When setting up Hyper-V in Windows Server 2008 you need to setup network adapters for your virtual machines via the Hyper-V Network Manager (or during Hyper-V setup). The creation of these virtual network adapters will turn the adapters on the physical host into virtual switches and create new adapters on the physical host. The new adapters can actually be disabled if you don’t want the host to use them.
Example 1:
I setup a server with Windows Server 2008 running Hyper-V with three virtual servers running on it. The physical box had 4 NICs and I wanted one dedicated to the host system, and one dedicated to each of the virtual servers. On building the host I had Network Connection #1, Network Connection #2, Network Connection #3, Network Connection #4. After setting up the three virtual network adapters for Hyper-v: Network Connection #1 has no change, but Network Connection #2, #3, and #4 now didn’t have IP v4 or IP v6 selected and were acting as virtual switches. Additionally, there were new network adapters listed on the host. I disabled these new adapters because the host didn’t need to use them.

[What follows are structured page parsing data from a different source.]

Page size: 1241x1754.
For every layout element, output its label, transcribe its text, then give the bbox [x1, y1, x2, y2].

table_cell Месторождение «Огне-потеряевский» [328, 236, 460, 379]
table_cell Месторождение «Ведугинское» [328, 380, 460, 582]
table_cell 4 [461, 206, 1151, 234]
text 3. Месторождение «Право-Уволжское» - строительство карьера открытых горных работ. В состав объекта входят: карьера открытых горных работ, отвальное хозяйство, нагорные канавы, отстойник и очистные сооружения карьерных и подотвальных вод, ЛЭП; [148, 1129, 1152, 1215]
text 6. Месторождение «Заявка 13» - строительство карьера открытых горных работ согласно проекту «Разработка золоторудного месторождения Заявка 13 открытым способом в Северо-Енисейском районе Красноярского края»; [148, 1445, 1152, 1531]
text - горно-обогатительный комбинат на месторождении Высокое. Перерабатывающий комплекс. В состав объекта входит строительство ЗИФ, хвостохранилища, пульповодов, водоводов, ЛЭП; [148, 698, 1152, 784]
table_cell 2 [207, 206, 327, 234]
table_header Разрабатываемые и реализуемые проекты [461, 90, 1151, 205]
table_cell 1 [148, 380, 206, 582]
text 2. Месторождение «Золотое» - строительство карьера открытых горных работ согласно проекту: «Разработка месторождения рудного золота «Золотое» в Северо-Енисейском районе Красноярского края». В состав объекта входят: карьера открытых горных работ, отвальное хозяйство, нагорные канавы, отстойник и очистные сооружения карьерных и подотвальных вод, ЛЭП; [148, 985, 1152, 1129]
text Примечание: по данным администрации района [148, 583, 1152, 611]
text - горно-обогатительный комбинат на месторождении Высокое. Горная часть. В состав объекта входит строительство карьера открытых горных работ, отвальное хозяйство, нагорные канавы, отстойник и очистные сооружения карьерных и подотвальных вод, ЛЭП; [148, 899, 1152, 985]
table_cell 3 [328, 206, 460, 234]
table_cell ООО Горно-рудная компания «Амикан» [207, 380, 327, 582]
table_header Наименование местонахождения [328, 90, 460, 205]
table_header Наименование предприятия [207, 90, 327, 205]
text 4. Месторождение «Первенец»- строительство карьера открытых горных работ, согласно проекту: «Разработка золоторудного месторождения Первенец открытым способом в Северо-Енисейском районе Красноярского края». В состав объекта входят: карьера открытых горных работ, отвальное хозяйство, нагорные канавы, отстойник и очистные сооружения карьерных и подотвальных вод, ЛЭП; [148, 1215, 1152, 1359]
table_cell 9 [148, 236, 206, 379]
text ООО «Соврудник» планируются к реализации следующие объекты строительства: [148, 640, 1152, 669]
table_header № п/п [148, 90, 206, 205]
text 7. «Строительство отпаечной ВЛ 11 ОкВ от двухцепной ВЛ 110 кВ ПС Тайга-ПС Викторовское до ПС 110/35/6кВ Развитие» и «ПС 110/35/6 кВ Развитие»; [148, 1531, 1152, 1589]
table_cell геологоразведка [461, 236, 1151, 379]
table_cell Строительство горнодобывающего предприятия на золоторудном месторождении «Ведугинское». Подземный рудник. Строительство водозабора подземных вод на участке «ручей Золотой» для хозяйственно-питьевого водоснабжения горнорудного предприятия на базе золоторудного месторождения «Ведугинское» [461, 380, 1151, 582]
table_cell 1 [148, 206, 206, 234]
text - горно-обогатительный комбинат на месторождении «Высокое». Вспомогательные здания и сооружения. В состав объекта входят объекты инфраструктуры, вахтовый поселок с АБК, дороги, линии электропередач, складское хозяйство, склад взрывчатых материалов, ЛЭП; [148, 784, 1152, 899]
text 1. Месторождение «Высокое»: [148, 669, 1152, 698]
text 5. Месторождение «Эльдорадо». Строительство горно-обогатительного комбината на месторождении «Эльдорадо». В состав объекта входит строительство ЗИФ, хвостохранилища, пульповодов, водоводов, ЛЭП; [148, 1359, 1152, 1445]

The VM’s each had a NIC in their OS that got an IP address, but that didn’t mean that the host needed an IP on that adapter, because the VM is using the virtual switch and technically the additional adapters (the ones I disabled) were also using the virtual switch.
Example 2:
You could actually use this feature in a really cool way. Setup a server with Hyper-V and disable all network adapters on the host, then allow the VM’s to have access to the virtual switch so the VM’s can get out to the network. This way you could run multiple OS’s on a host server that never touched network. The host is protected and the VM’s can have a snapshot taken and reverted to a known working state when needed.